Maksad’s concern comes as Hamas’ top representative in Lebanon, Ahmed Abdul-Hadi, told POLITICO that Hezbollah will not stand for an Israeli ground attack on Gaza.
‘Hezbollah will pay no attention to threats from anyone against it entering the war; it will ignore warnings to stay out of it. The timing of when Hezbollah wants to enter the war or not will relate to Israeli escalation and incidents on the ground, and especially if Israel tries to enter Gaza on the ground,’ he said.
Iranian protestors set fire to the American and Israeli flags as they take part in a protest in support of Palestinians in Gaza
A woman waves a Palestinian and a Hezbollah flag during a protest in Tehran in support of Palestinians in Gaza
Iranian President Ebrahim Raisi speaks during the protest against the bombing of Gaza’s Al-Ahli Baptist Hospital at Palestine Square in Tehran, Iran on October 18, 2023
Head of Hezbollah’s Executive Council Sayyed Hashem Safieddine addresses a protest organized by Hezbollah in solidarity with the Palestinian people
Tensions with Iran add another layer of complexity to the already volatile situation.
The Islamic Republic, led by Khamenei and his hardline President Ebrahim Raisi, has long been opposed to Israel’s existence, viewing it as illegitimate.
Israel, in turn, perceives Iran as a security threat due to its support for groups like Hezbollah and Hamas, and its nuclear ambitions.
Iranian Foreign Minister Hossein Amir-Abdollahian travelled to Saudi Arabia last week – a remarkable show of unity between two former sworn enemies, particularly given that Israel and the Kingdom were working towards normalising their relations.

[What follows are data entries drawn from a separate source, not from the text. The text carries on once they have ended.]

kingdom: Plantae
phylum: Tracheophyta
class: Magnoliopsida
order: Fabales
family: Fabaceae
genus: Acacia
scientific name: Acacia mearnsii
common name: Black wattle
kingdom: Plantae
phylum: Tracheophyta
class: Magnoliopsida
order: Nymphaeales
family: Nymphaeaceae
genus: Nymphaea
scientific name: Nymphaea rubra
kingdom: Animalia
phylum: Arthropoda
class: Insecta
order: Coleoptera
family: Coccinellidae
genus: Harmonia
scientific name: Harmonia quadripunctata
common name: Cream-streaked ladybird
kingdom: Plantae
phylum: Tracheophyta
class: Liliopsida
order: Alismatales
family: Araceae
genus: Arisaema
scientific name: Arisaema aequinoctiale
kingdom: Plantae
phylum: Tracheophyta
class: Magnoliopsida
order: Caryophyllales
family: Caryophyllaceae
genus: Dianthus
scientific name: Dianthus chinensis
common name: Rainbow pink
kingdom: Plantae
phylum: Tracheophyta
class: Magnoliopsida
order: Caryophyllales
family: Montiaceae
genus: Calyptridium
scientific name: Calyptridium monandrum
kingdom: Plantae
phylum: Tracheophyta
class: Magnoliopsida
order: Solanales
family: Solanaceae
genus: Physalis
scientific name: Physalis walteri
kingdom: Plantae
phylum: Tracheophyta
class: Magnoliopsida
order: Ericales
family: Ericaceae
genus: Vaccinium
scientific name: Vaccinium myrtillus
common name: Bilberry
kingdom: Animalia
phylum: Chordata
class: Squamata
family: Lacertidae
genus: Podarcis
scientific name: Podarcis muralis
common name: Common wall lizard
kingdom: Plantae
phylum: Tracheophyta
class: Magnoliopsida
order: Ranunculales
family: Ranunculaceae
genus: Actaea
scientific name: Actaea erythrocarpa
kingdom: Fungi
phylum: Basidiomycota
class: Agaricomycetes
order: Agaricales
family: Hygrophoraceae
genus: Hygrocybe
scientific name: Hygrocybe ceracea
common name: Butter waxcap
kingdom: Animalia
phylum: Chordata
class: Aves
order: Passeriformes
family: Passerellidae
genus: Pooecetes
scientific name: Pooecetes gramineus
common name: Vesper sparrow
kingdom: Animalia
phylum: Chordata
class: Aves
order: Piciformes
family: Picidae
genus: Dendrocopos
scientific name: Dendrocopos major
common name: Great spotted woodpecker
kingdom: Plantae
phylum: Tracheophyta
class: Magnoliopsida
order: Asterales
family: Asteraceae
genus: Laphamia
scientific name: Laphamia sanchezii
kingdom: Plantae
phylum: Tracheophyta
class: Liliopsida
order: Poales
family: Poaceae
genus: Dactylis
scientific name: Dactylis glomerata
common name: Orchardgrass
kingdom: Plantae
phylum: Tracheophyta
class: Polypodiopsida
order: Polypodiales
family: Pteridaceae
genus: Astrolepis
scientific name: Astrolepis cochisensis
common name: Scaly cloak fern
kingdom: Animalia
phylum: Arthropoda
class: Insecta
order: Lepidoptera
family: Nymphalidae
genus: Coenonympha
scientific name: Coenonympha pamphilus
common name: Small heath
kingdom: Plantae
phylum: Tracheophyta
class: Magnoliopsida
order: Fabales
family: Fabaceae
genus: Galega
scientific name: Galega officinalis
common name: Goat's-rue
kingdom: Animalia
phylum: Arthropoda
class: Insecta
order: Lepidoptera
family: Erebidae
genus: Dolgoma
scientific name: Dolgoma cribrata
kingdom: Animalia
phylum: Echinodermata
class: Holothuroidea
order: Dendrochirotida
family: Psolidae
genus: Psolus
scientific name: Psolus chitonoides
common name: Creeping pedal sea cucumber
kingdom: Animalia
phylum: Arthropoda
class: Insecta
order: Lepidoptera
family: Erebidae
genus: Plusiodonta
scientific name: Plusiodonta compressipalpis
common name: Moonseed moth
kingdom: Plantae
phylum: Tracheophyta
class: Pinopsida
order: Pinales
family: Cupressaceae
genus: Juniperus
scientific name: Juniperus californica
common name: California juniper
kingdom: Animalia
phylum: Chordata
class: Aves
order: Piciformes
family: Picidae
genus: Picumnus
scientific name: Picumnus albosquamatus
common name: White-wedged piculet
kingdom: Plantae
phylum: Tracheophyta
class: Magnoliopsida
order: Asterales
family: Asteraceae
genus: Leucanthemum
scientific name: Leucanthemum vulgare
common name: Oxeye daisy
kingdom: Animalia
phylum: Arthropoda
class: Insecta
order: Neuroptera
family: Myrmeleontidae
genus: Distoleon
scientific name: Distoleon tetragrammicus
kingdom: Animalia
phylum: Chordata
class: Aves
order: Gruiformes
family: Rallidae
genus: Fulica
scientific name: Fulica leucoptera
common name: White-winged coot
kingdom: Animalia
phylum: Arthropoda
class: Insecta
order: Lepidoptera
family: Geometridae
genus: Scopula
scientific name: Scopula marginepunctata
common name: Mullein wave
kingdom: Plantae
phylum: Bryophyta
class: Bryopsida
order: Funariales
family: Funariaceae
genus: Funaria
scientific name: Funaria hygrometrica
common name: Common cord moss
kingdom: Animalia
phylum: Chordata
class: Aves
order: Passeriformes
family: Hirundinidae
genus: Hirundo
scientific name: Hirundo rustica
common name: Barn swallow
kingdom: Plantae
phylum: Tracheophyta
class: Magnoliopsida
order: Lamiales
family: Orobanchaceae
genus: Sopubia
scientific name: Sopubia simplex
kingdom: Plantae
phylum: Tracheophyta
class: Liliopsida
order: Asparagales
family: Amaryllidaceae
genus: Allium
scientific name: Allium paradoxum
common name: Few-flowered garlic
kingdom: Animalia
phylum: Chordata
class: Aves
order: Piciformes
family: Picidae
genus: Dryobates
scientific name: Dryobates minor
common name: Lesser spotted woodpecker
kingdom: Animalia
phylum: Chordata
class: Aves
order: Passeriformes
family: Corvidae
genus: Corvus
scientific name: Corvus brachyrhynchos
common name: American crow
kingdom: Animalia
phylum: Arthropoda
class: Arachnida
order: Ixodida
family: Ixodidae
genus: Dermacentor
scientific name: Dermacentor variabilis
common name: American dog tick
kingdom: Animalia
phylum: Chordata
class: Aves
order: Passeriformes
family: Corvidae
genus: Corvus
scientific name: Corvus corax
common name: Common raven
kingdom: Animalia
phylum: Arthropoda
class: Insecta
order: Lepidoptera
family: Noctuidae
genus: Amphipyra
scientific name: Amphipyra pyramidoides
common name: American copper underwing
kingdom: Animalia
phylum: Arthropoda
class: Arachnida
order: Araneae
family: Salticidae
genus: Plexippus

While there, Amir-Abdollahian issued an ominous message to Israel: ‘After the terrible crime of the Zionist regime in the bombing and massacre of more than a thousand innocent women and children in the hospital, the time has come for the global unity of humanity against this fake regime more hated than ISIS and its killing machine. Time is OVER.’
Other parties have attempted to quell the tensions, with US President Joe Biden declaring there was ‘no clear evidence’ that Iran helped Hamas plan its October attacks, despite being the Palestinian group’s main financial backer.
Dassa Kaye remains hopeful that interested parties could help mediate tensions between Israel and Iran, arguing that the Biden administration is ‘reaching out to Iran with the help of regional partners… to avoid miscalculation and unwanted military escalation.’
But she added a stark warning for what may happen with respect to Iran if the violence in Israel and Gaza cannot be contained.
‘More skirmishes between Israel and Iran, not to mention a full-scale war, could destabilise the region, disrupt global markets, cause massive harm to civilians, draw in US forces, and perhaps even prompt Iran to weaponise its nuclear capabilities.’